Spring City's hotel is completely booked for Sunday night. So are all those in the surrounding area. And the lodgings and campgrounds at resorts dotting the adjacent Watts-Barr lake are also full up.
The town's parks, parking lots, roadsides, and bridges are expected to swell with throngs of eclipse-chasers, scientists, and academics this weekend. Among them, according to the local gossip, there might even a celebrity or two.
During the big show the temperature is supposed to drop 30 degrees. The sky will darken. Bands of shadows "like from blinds" will run on the ground. As the moon occludes the sun, solar flares will become visible on its rim.
Then, "the sun and the moon will come together not 'one,' but 'as one,' like two gels converging and separating," said Charlie Coggs, a local fabricator of circus rigging equipment.
"It's going to be awesome," said George Thacker, an entrepreneur and the Rhea county executive.
The town can use the boost. Spring City has struggled ever since the garment factories that formed its economic core began shuttering in the 70s, as companies took their operations overseas in search of cheaper labor.
Those that remained were forced to streamline and switch to making flame-retardant materials for the military. Newer factories in the area are largely automated and require a fraction of the workforce to run. Countywide unemployment is 6.6 percent, 2.3 points above the national average.
In Dayton, seventeen miles south, a newly lured tire factory in Dayton, promises to bring more jobs by 2020. But for now, "We don't have a lot of new ways to generate revenue, except tourism," said Motes.
Town leaders hope the eclipse will be an opportunity to introduce new people to the area's riches. Maybe some will come back to visit again. Maybe buy some land and settle down. Or start a business.
But not everyone is caught up in the hype.
"What goes around comes around," said Archie Rice, a 62-year-old stone mason, between sips of coffee at the counter at Scramblez, the town's go-to breakfast and lunch diner. "Water still runs downhill."
And economic upswing can also be a double-edged sword. Rural gated community have sprung up along the banks and tributaries of Soak Creek, just a few miles up the road. Public works projects have reshaped parts of the waterway into recently certified Class III rapids, so as to better attract kayakers.
But these developments and private property lines can also put limits on landscapes where exploring children and outdoorsmen were accustomed to roaming freely for years.

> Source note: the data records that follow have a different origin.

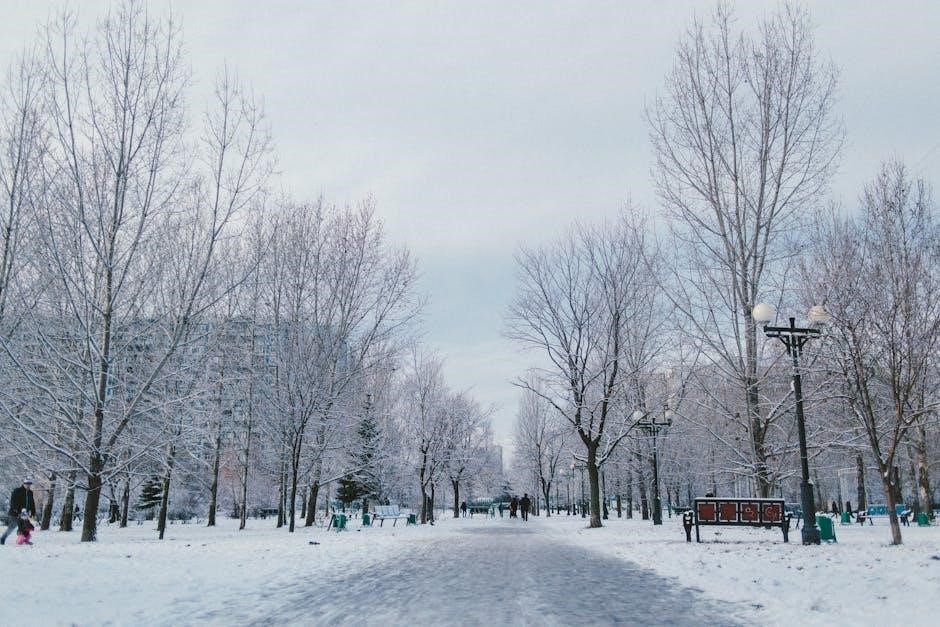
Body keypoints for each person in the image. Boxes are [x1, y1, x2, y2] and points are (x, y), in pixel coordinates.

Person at [2, 479, 36, 545]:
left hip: (24, 513)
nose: (28, 486)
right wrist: (16, 510)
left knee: (25, 526)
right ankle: (3, 538)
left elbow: (32, 503)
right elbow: (13, 501)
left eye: (29, 484)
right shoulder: (17, 490)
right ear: (24, 484)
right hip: (15, 513)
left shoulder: (30, 492)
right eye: (27, 484)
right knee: (12, 527)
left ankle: (25, 540)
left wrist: (33, 512)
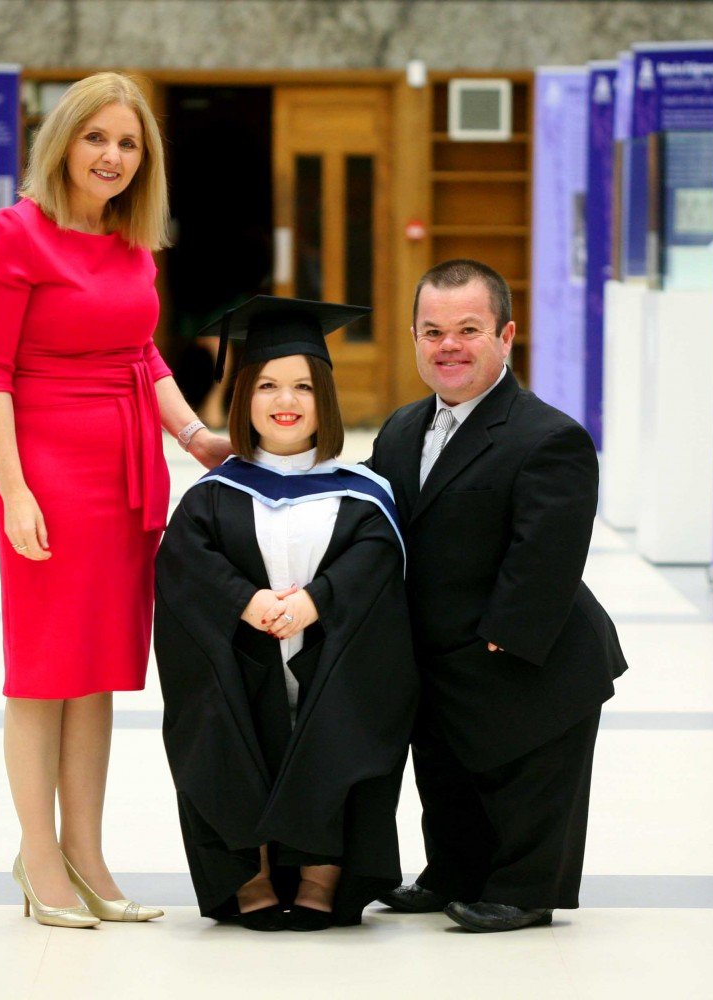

"Do you know how many times you used to be able to cross that river?" asked Mayor Patton. "Twenty-six times."
In the meantime, all stands in readiness. The grass has been cut. The 100 porta potties ordered. The school buses marshaled. The commemorative t-shirts folded. The Piggly Wiggly's shipment tripled.
The eclipse glasses, however, are scarce.
"Try the marina," an employee at Gastown anxiously told a caller on the phone, right after a customer came in and bought the last seven pairs of glasses for $7.25 each. Originally they went for a $1 or $1.50 at the town's hardware store and pharmacies, but they sold out, multiple times.
Owner Clyde Thurman said his next shipment would be for 1,000 units and he would sell them for $9.25 on Monday, but no more.
"I just don't want to take advantage," he said.